M. Duhaime: À la fois comme expert en relations de travail
et aussi comme administrateur siégeant au conseil d'administration de la
SEBJ en 1978, mais plus particulièrement en janvier 1979, on a
évoqué tantôt que le procès, commencé depuis
de longues années, avait commencé ses audiences le 15 janvier.
À cette période précise, quelle serait votre
évaluation du climat des relations de travail sur les chantiers de la
SEBJ, des méthodes de travail utilisées, du degré de
productivité vis-à-vis de l'échéancier, du
calendrier, du budget etc.? Est-ce que vous étiez satisfait?
M. Thibaudeau: Oui, très satisfait. Je trouvais que cela
allait très bien. Je ne me souviens plus à quelle date, nous
étions allés visiter les chantiers. J'avais parlé à
des travailleurs à la cafétéria, je m'étais assis
avec eux et je me préoccupais beaucoup des conditions de vie de cet
endroit, pour avoir entendu un tas d'émissions qui blâmaient ce
genre de vie; certains traitaient cela de Goulag. J'ai tout de même
été impressionné par les efforts faits par la
société pour donner ce qu'elle pouvait de mieux à ses
travailleurs sur place. J'ai senti, tout simplement, que certaines personnes -
j'ai parlé à des travailleurs - trouvaient cela long d'être
loin de leur famille et des choses comme cela. Mais, en général,
beaucoup de gens aimaient travailler à la baie James parce que les
conditions semblaient très saines, compte tenu que c'était un
chantier éloigné.
M. Duhaime: Maintenant, je voudrais en venir de façon plus
précise à ce qui fait l'objet de ces discussions depuis deux
jours. On a dit tantôt que vous étiez présent lors des
délibérations du conseil d'administration.
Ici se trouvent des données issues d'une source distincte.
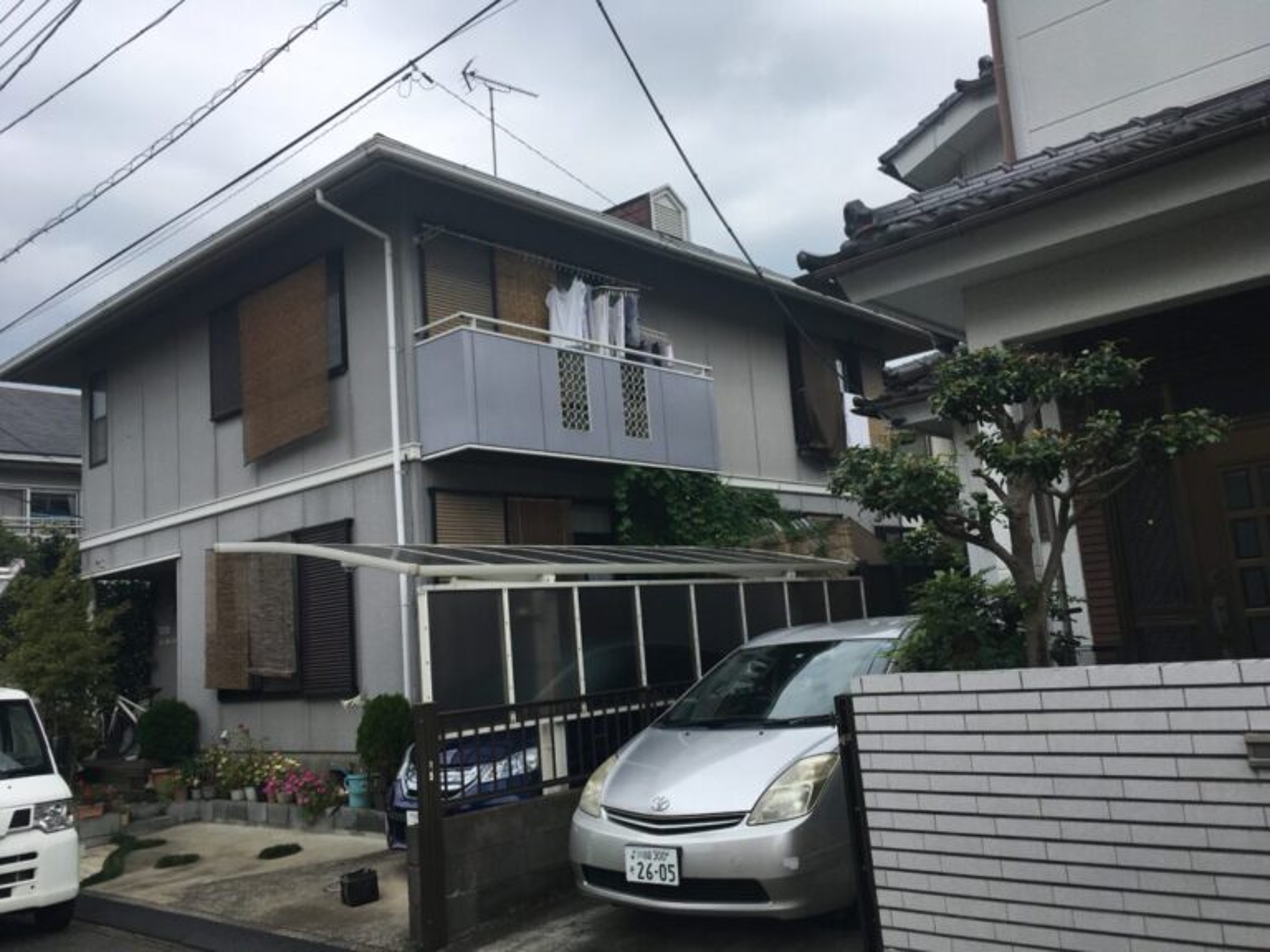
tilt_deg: +9.5
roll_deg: +5.0
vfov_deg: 48.2
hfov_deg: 61.7
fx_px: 1064
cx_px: 635
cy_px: 476
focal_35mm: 29
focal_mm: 4.15
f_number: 2.2
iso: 25
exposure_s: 1/1876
M. Thibaudeau: À l'exception du 6 février, date
à laquelle j'étais absent.
M. Duhaime: À l'exception du 6 février, mais vous
étiez présent aux réunions antérieures et, entre
autres, à la réunion où il a été question
qu'on irait solliciter le point de vue du premier ministre sur l'ensemble de
cette question. Je voudrais simplement vous demander si cela a
été pour vous une grande surprise ou si c'était normal que
l'on procède de cette façon.
M. Thibaudeau: Absolument normal. J'ai été dans le
mouvement syndical pendant 18 ans et j'ai occupé des postes importants.
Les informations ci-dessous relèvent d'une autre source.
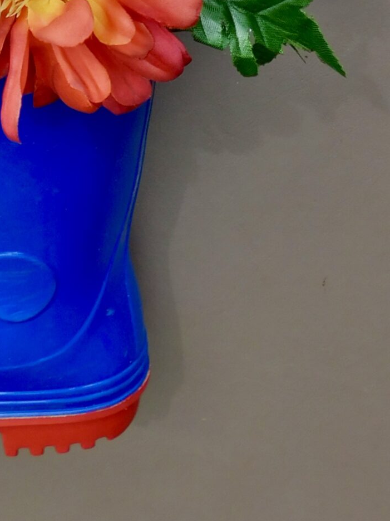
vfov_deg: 26.2
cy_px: -154
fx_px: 947
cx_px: -11
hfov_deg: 22.3
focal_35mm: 63
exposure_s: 1/640
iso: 125
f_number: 3
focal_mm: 4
C'était très normal pour moi. Les syndicats font souvent des
pèlerinages à Québec. J'en ai fait souvent moi-même;
je suis venu voir M. Duplessis vers la fin de son régime, de même
M. Lesage, M. Johnson; je suis venu les rencontrer, soit seul ou avec quelques
collègues pour faire des représentations. J'ai vu des ministres,
M. Bellemarre, M. Lévesque, dans le temps, dans l'exercice de mes
fonctions. Pour moi, il était normal qu'on demande l'opinion du chef de
l'État. Cela ne m'a pas surpris, pas du tout.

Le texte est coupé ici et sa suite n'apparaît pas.